Crisis of conscience in the emergency room

By Christine M. Williams, Anchor Correspondent

FALL RIVER, Mass. — In Washington, D.C., the United States Conference of Catholic Bishops is insistently urging the inclusion of a conscience clause in the national health care reform bill. One of the reasons why they are doing so is that state laws are already beginning to force violations of the consciences of Catholic medical personnel.

One such violation occurs in state laws requiring the dispensing of so-called emergency contraception in emergency rooms. Eighteen states, including Massachusetts, mandate hospitals, including Catholic hospitals, to issue the morning after pill, called Plan B, when a sexual assault victim requests the drug.

This pill contains high doses of an analog of estrogen, progesterone or both, the same synthetic hormones found in birth control pills. The morning after pill is meant to be taken to prevent pregnancy after sexual intercourse when no contraceptive was used or when it failed. The primary way in which the morning after pill works is to prevent ovulation, but a secondary effect of the drug is that it may thin the lining of the uterus, which could prevent an embryo from implanting, thus causing an abortion.

There are only limited circumstances when the drug can morally be given, according to Father Tadeusz Pacholczyk, a priest in the Diocese of Fall River and director of education for the National Catholic Bioethics Center in Philadelphia.

In an interview with
The Anchor, Father Pacholczyk said that a rape victim can morally take emergency contraception if she has not yet ovulated. This is permissible because the woman is entitled to protect herself from the attacker’s sperm, the continuing activity of which can be seen as an extension of the original assault. As long as the drug will work by preventing ovulation, rather than causing an abortion, its use will be permissible following sexual assault, he said.

He noted that a physician should have “moral certainty” that a woman has not yet ovulated before administering the drug. A simple, non-invasive urine test for leutinizing hormone can contribute to achieving such certainty, along with other steps like obtaining a menstrual history, he said.

“There are circumstances where the use of emergency contraception would be morally licit for sexual assault victims,” he said. “It is reasonable to use Plan B, when requested by the woman, after appropriate testing for where she is in her cycle.”

He added that only in this limited set of circumstances, when the morning after pill would reasonably be anticipated to have a contraceptive effect, should Catholic hospitals or Catholic medical personnel in non-Catholic hospitals dispense the drug.

Father Pacholczyk recognized that such testing cannot determine with absolute certainty where in a woman is in her cycle, noting, “We don’t have absolute certainty about anything in this life, but in the presence of God, we do need the level of certitude known as ‘moral certainty’ in order to choose to act humanly.”

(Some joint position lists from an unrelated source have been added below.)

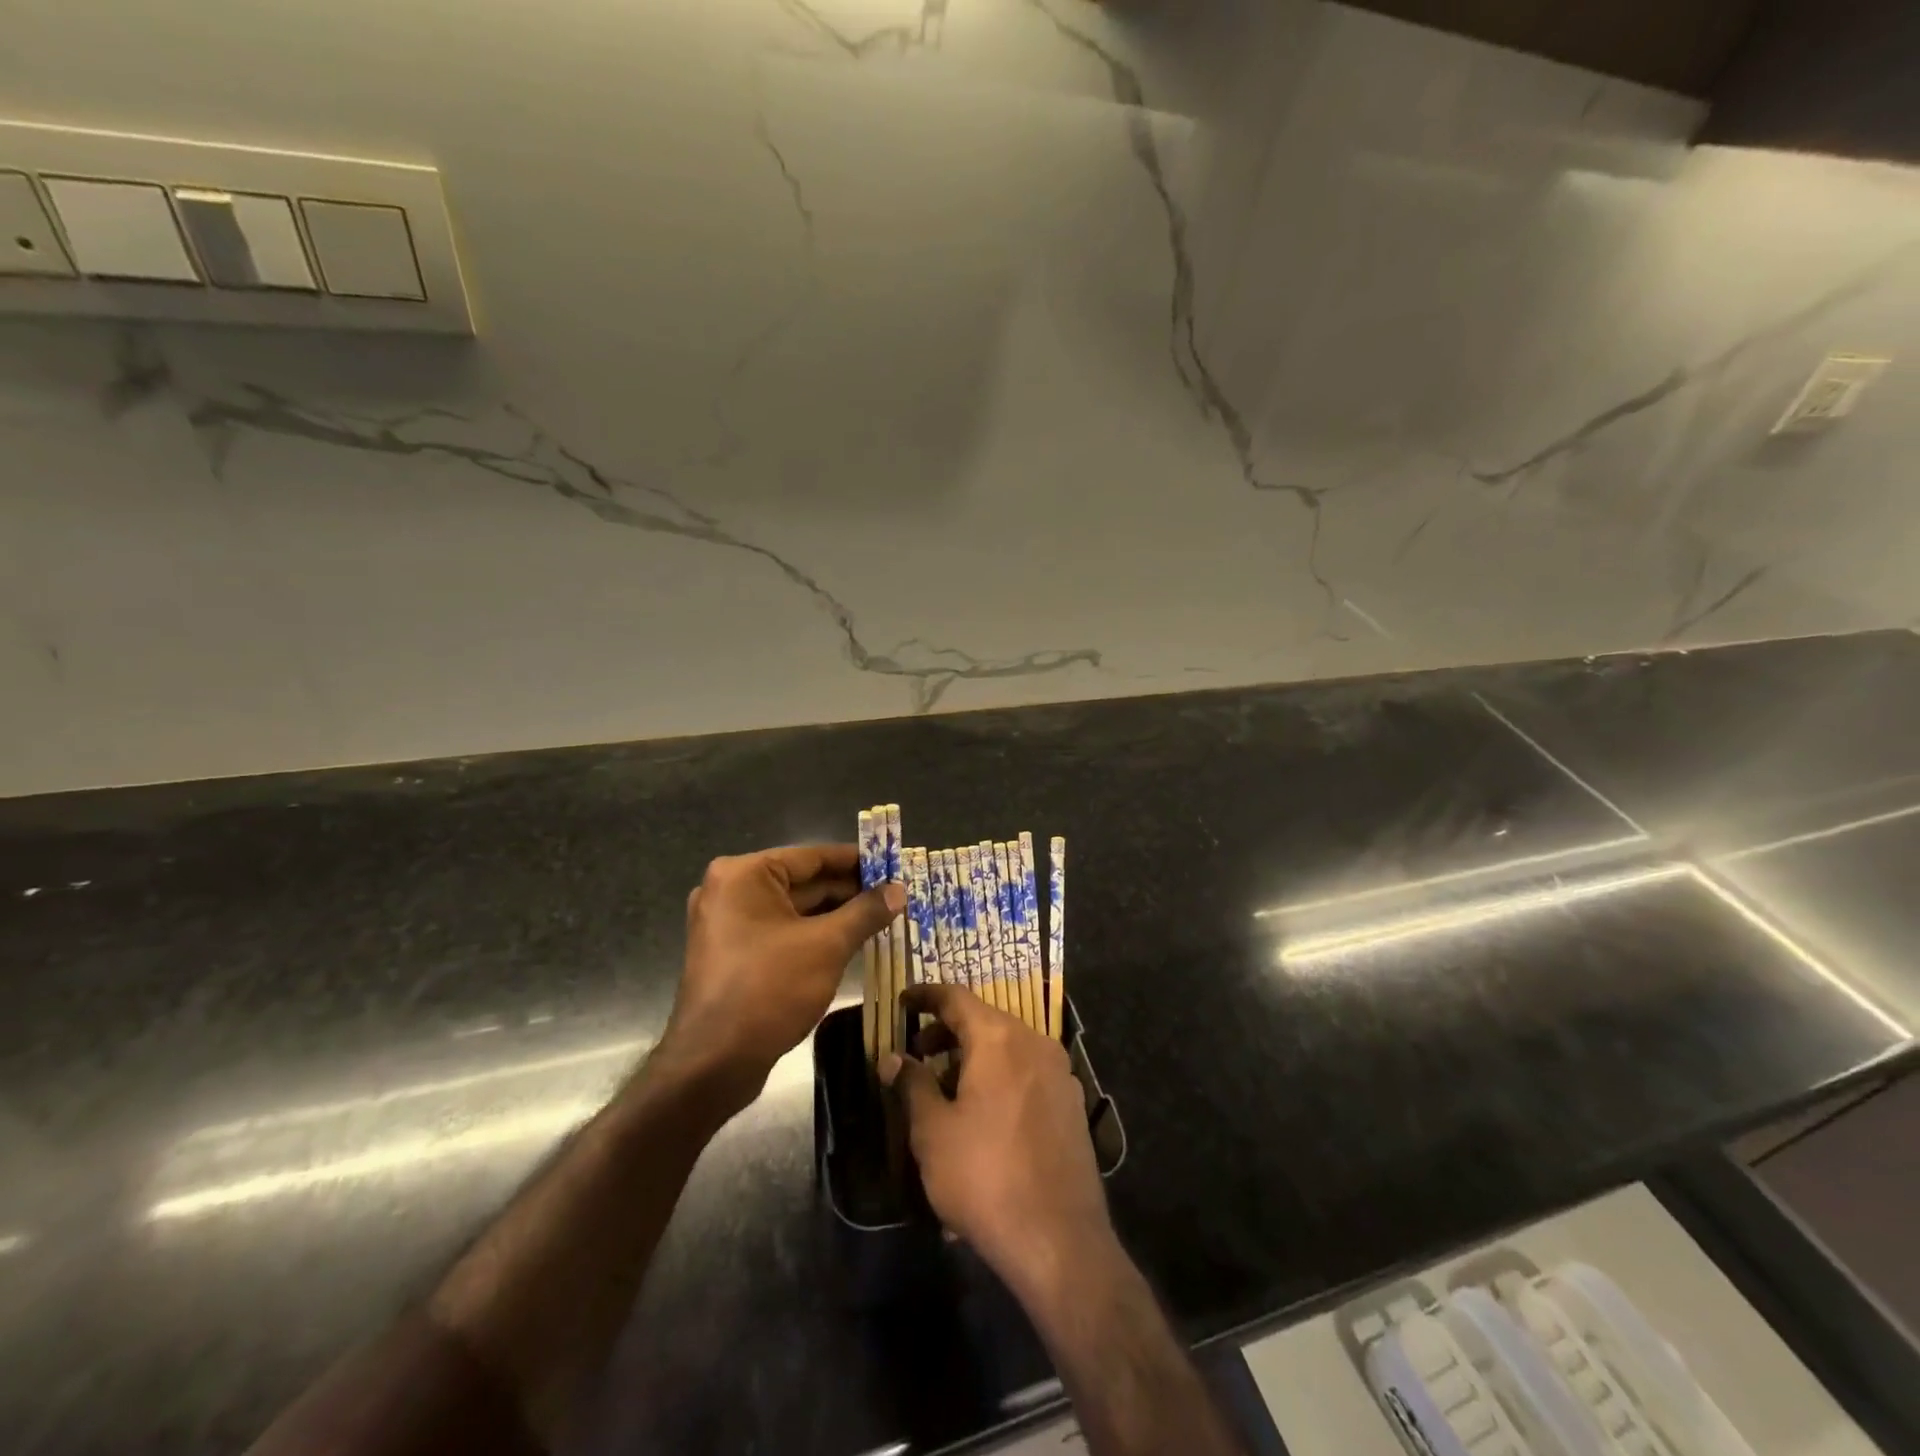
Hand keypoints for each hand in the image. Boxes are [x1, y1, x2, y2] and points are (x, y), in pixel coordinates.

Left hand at [660, 845, 901, 1110]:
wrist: (712, 1064)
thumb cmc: (769, 989)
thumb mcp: (827, 946)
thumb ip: (865, 912)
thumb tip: (899, 890)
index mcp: (744, 875)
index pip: (812, 856)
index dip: (856, 860)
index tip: (893, 863)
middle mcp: (730, 890)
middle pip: (802, 882)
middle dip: (849, 891)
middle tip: (895, 895)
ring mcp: (727, 924)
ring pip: (794, 910)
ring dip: (835, 915)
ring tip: (882, 918)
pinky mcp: (732, 955)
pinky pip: (781, 933)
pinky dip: (814, 935)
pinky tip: (851, 943)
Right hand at [881, 984, 1114, 1303]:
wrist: (1059, 1240)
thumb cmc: (985, 1177)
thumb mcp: (933, 1131)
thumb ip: (912, 1084)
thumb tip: (893, 1057)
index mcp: (999, 1038)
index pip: (956, 997)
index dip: (926, 996)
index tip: (903, 1001)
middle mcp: (1034, 1042)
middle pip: (984, 1021)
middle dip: (947, 1033)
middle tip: (918, 1055)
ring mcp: (1059, 1073)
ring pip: (1008, 1049)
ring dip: (974, 1059)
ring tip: (946, 1093)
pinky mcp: (1072, 1104)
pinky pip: (1027, 1075)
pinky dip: (1000, 1080)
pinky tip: (982, 1119)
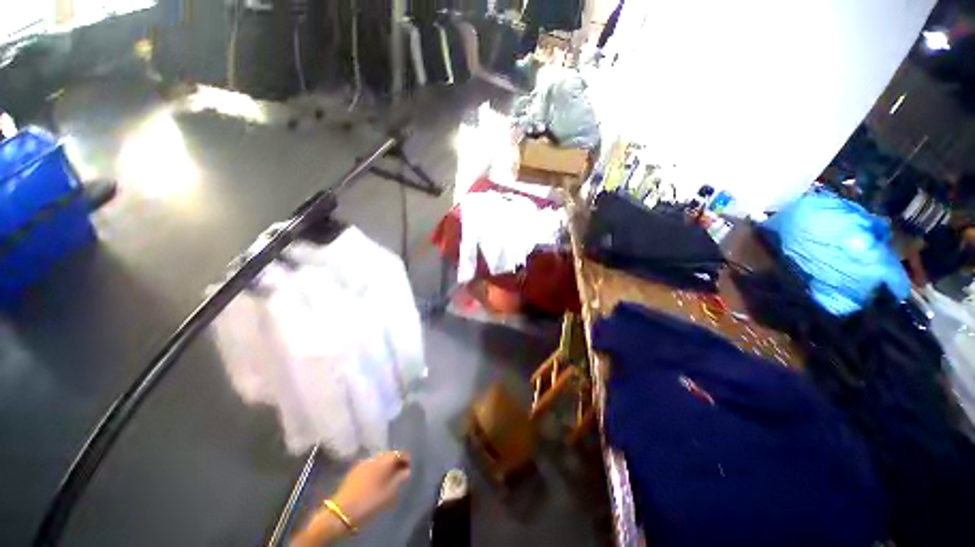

The United States Conference of Catholic Bishops document, “Ethical and Religious Directives for Catholic Health Care Services” states, “A female who has been raped should be able to defend herself against a potential conception from the sexual assault. If, after appropriate testing, there is no evidence that conception has occurred already, she may be treated with medications that would prevent ovulation, sperm capacitation, or fertilization. It is not permissible, however, to initiate or to recommend treatments that have as their purpose or direct effect the removal, destruction, or interference with the implantation of a fertilized ovum.”

In 2000 the Pontifical Academy for Life released a statement on the morning after pill that voiced concerns about its abortifacient nature: “It is clear, therefore, that the proven ‘anti-implantation’ action of the morning-after pill is really nothing other than a chemically induced abortion. It is neither intellectually consistent nor scientifically justifiable to say that we are not dealing with the same thing,” the statement said.

Father Pacholczyk stressed that women who are sexually assaulted have the right to try to counteract the effects of an attack, but they do not have the right to end the life of an already conceived child, who is an “innocent bystander.” State laws, such as the one in Massachusetts, force hospital workers to provide emergency contraception upon request, without allowing the physician to determine whether its use is appropriate to the medical circumstances, thereby violating that professional’s conscience, he added.

They do not allow health care professionals to verify that a woman has not ovulated before administering the drug. And the drug’s primary effect, delaying ovulation, cannot be achieved if ovulation has already occurred. The law forces emergency room doctors to act without evaluating whether the morning after pill will even be able to achieve its intended effect, he said. Strong medications with powerful side-effects should never be given to patients unless there are good grounds for supposing they will be effective, and physicians, not lawmakers, are the experts in this arena.

Father Pacholczyk said state legislatures are meddling in the affairs of emergency room doctors and telling them how to practice medicine. 

“The state is preempting the better judgment of the physician here,” he said. “He is being pressured by the state to participate in a kind of medicine that, in certain circumstances, could be intrinsically immoral.”